Transcript
Bruno Bellos (0:00)
France Culture.
Student or Young Interviewee (0:03)
Le cours de l'histoire.
Host (France Culture presenter) (0:07)
Xavier Mauduit. La formation en révolution, l'histoire de l'ingénieuse école polytechnique. Une histoire qui débute sous l'Ancien Régime avec l'école des ponts et chaussées, l'école des mines, l'école d'application de la hertillerie et du génie. Une histoire qui se poursuit sous la révolution avec l'école normale, le Conservatoire National des Arts et Métiers, l'école spéciale des langues orientales et bien sûr, bien sûr, l'X Polytechnique.
Student or Young Interviewee (0:36)
A plus mu sur m fois v plus k sur m fois x égale la force sur m cosinus oméga t. Et si tu fais l'analogie avec un montage électro-cynétique? Du coup, c'est pareil que l'équatif de la charge dans un circuit avec bobine, condo, résistance à un générateur alternatif de paré d'oméga t. Et après, tu lises quoi? Les écoles. Je suis là pour les maths. Et toi? Polytechnique ou normal-sup. Enfin, plutôt normal. L'armée, rien d'y penser, ça me saoule. L'armée?
Bruno Bellos (1:03)
Ouais.
Student or Young Interviewee (1:04)
Polytechnique, c'est militaire. T'as jamais vu les photos de leur défilé? Le cours de l'histoire.

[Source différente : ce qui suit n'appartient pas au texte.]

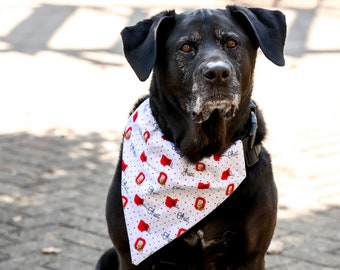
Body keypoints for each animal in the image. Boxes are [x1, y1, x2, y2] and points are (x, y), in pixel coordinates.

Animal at [96, 4, 286, 270]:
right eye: (185, 47)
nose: (218, 72)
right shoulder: (128, 256)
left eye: (231, 43)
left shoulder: (252, 256)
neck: (202, 155)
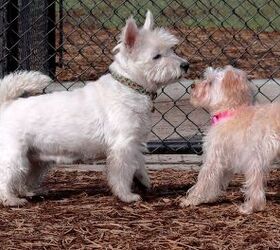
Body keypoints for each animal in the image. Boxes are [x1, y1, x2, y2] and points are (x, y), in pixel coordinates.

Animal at [0, 10, 188, 205]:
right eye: (157, 56)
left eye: (171, 50)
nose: (185, 65)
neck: (129, 87)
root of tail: (6, 104)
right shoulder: (122, 146)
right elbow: (122, 175)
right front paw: (126, 196)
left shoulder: (133, 142)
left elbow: (140, 163)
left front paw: (144, 180)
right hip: (14, 155)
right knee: (5, 177)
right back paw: (11, 200)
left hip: (35, 159)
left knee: (24, 179)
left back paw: (29, 192)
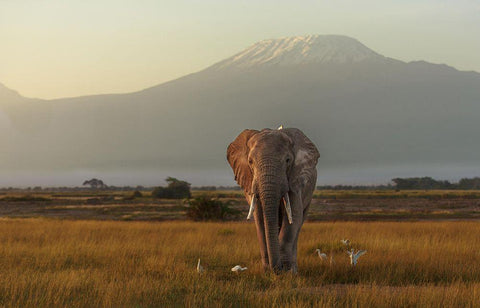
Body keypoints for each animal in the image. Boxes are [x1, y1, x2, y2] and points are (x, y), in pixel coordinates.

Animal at [228, 127, 320, 272]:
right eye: (250, 162)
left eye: (288, 160)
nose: (276, 269)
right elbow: (260, 218)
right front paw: (267, 271)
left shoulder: (295, 178)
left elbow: (294, 216)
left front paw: (287, 272)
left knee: (299, 223)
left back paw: (293, 269)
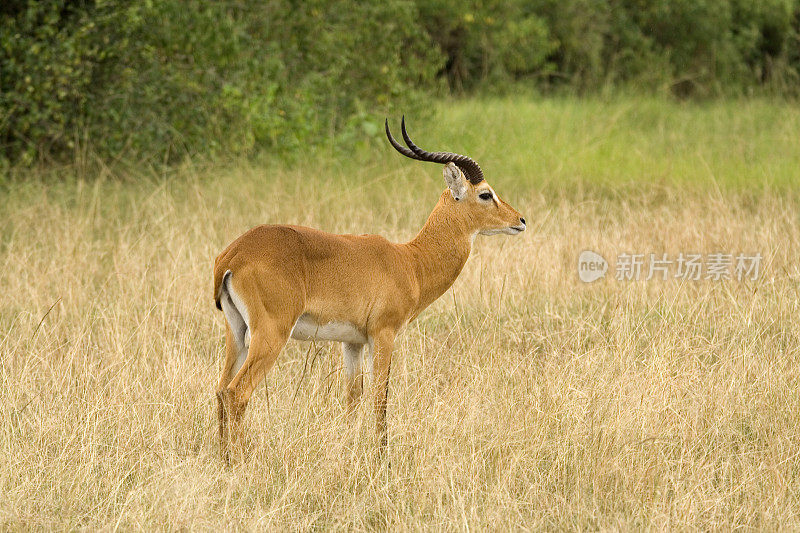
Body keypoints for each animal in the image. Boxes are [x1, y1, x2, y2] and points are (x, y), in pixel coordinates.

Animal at [212, 118, 524, 460]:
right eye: (485, 194)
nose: (520, 220)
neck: (410, 262)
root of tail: (233, 255)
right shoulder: (383, 334)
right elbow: (380, 397)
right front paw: (382, 457)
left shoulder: (353, 343)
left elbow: (353, 398)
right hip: (271, 334)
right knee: (237, 392)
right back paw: (242, 461)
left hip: (236, 331)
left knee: (221, 390)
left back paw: (224, 460)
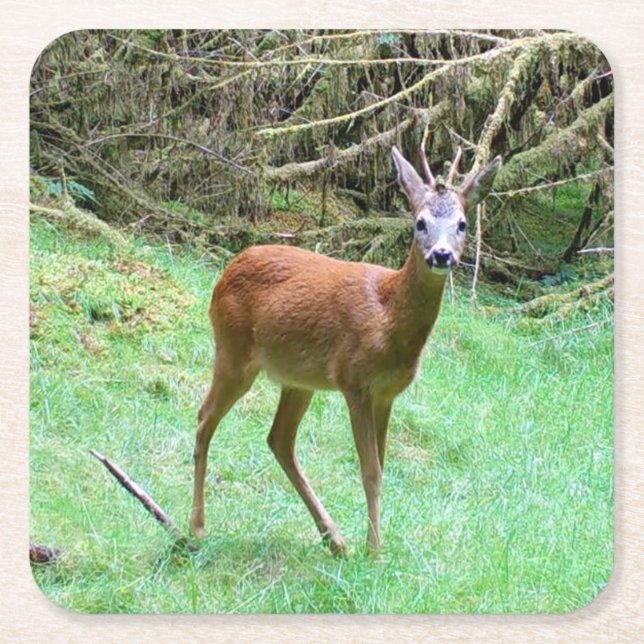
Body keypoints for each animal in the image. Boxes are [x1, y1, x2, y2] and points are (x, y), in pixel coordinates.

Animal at [190, 143, 501, 555]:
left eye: (462, 224)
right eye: (420, 222)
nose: (441, 255)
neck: (388, 319)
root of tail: (226, 271)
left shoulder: (386, 394)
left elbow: (381, 465)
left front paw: (370, 545)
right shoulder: (354, 381)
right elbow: (370, 470)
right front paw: (376, 551)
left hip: (298, 380)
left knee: (279, 439)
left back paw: (334, 538)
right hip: (233, 351)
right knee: (205, 418)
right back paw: (196, 528)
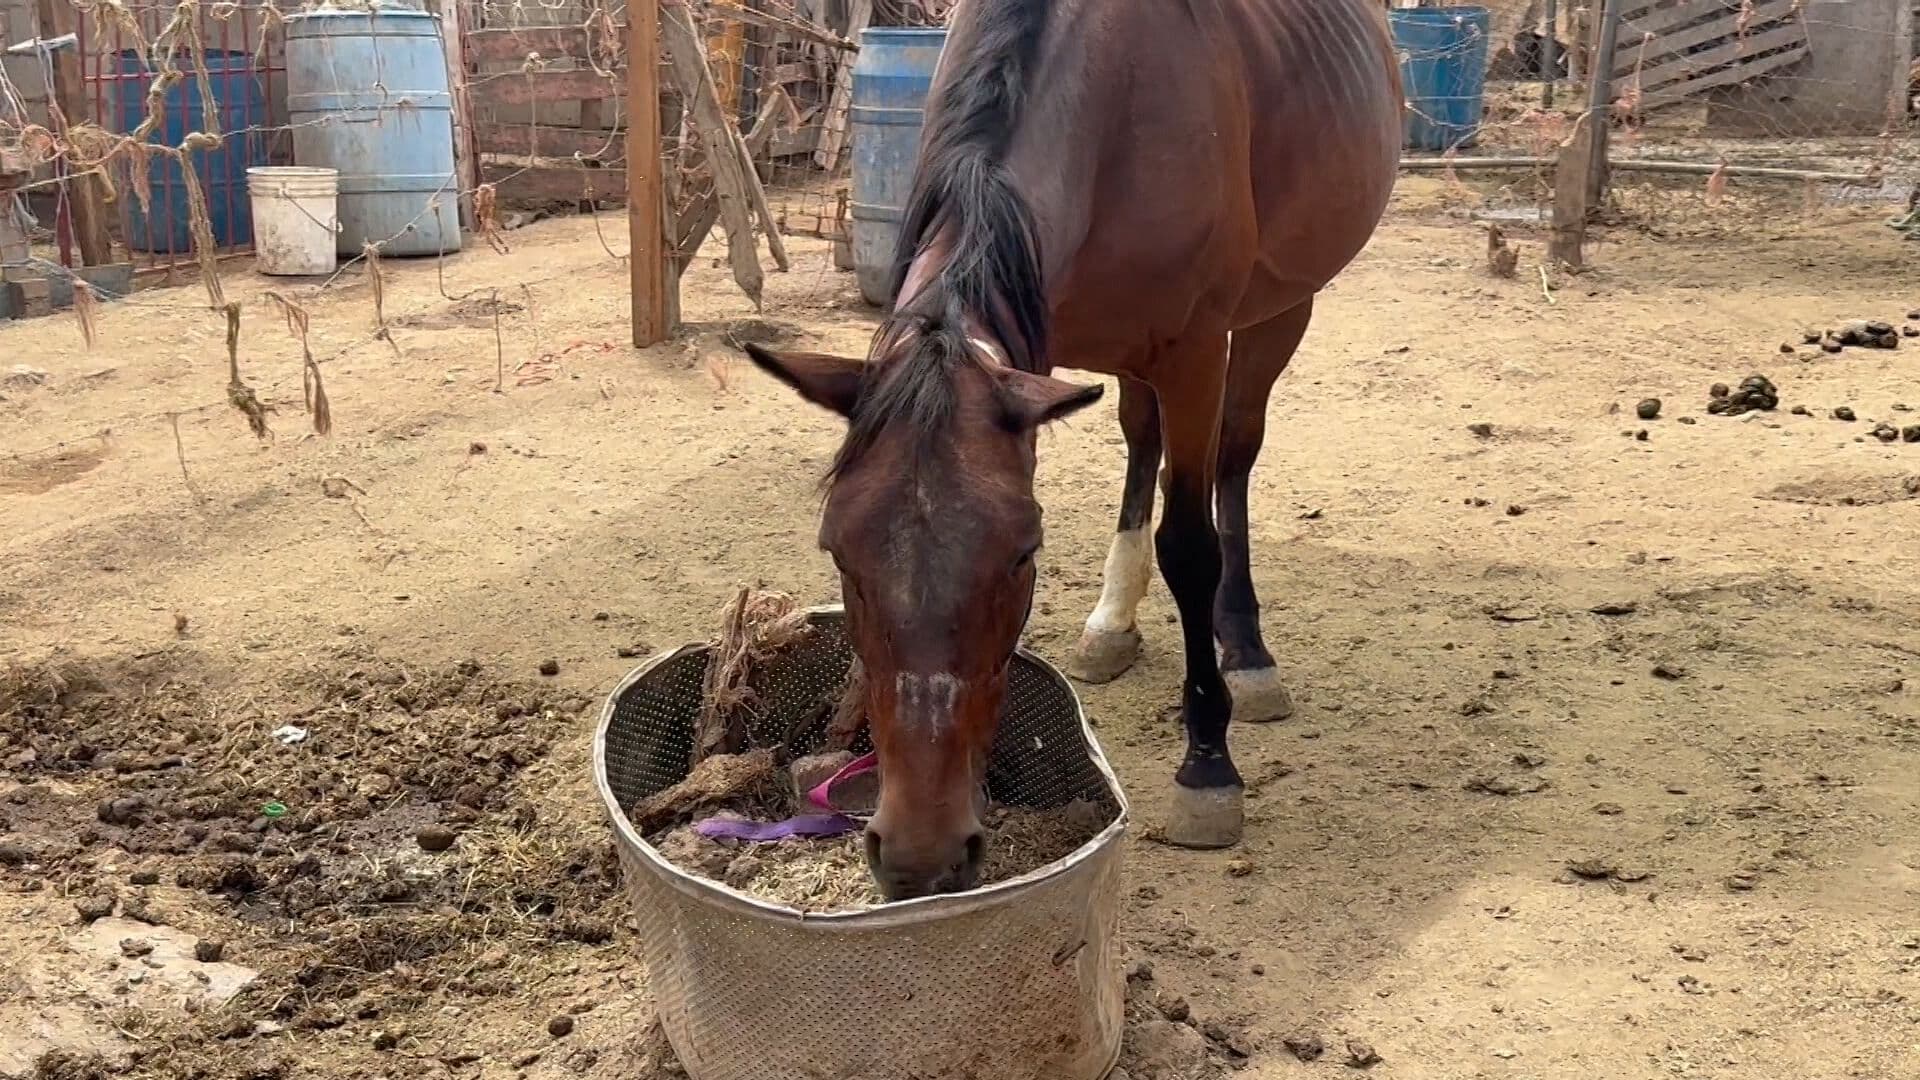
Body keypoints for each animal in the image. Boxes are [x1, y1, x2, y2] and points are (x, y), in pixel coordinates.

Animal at [746, 0, 1402, 900]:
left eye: (1024, 555)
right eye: (838, 554)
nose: (920, 851)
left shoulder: (1195, 352)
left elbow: (1189, 544)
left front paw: (1208, 769)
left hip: (1279, 309)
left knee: (1235, 459)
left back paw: (1246, 649)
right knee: (1143, 442)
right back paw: (1112, 623)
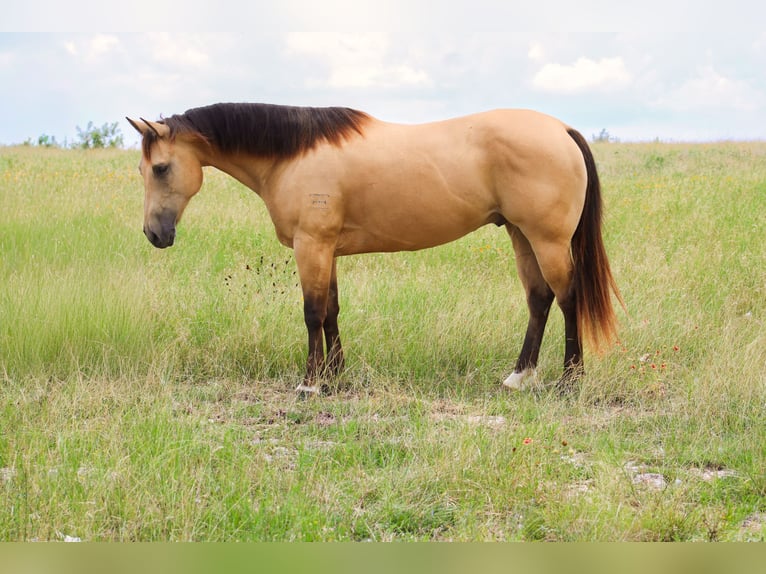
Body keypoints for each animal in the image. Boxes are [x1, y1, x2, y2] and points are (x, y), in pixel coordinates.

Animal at [127, 103, 623, 394]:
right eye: (143, 168)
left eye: (161, 167)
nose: (154, 234)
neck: (292, 155)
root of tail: (562, 129)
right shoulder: (326, 250)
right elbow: (331, 311)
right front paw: (335, 376)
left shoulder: (311, 245)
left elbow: (311, 313)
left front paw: (310, 384)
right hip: (521, 235)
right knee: (539, 300)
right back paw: (519, 376)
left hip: (547, 240)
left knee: (568, 298)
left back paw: (570, 380)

Host (France Culture presenter) (1:12)
La Voix Royale, c'est un film de Frédéric Mermoud en 2023. Sublime film. Hervé Joly, bonjour.
Hervé Joly (1:18)
Bonjour.
Host (France Culture presenter) (1:19)
Vous êtes directeur de recherche au CNRS en histoire contemporaine. Et Bruno Bellos, bonjour.
Bruno Bellos (1:24)
Bonjour.
Host (France Culture presenter) (1:24)
Professeur émérite d'histoire à l'Université Paris 1 Panthéon-Sorbonne. Polytechnique, c'est militaire. Vous avez vu les défilés? C'est ce qu'on entendait dans l'extrait du film. Hervé Joly, est-ce vrai?
Hervé Joly (1:34)
Alors l'école, effectivement, est sous la tutelle du ministère de la Défense. Pas tout à fait depuis l'origine, ça avait été un petit peu plus compliqué au départ. Il y avait une double tutelle avec le ministère de l'Intérieur qui, à l'origine, s'occupait de l'instruction publique. Mais depuis 1830, l'école était sous la tutelle exclusive. du ministère de la Guerre puis de la Défense, sauf la parenthèse de Vichy, où là, elle était redevenue civile. Mais il faut bien dire que l'école polytechnique est une école militaire très particulière, puisqu'elle forme aujourd'hui très peu de militaires. Une seule minorité des élèves rentrent dans l'armée et encore dans une armée un peu particulière. Il s'agit essentiellement de la Direction Générale de l'Armement, des... qui sont plutôt des ingénieurs que des officiers classiques. Mais l'école garde, a toujours gardé cette tutelle. Alors, ça fait débat. Régulièrement, cette tutelle est mise en cause au regard des bouchers essentiellement civils de l'école. Mais l'école les anciens élèves, etc. ont toujours cherché à garder cette tutelle du ministère de la Défense et ne pas dépendre de l'ensemble de l'enseignement supérieur et de son ministère. Probablement parce qu'il y a quand même quelques avantages. Le ministère de la Défense n'est pas le ministère le plus pauvre et que c'est probablement plus intéressant d'être l'école de prestige du ministère de la Défense que d'être une école parmi d'autres de l'enseignement supérieur et de la recherche qui n'est pas forcément dans une situation budgétaire florissante dans son ensemble.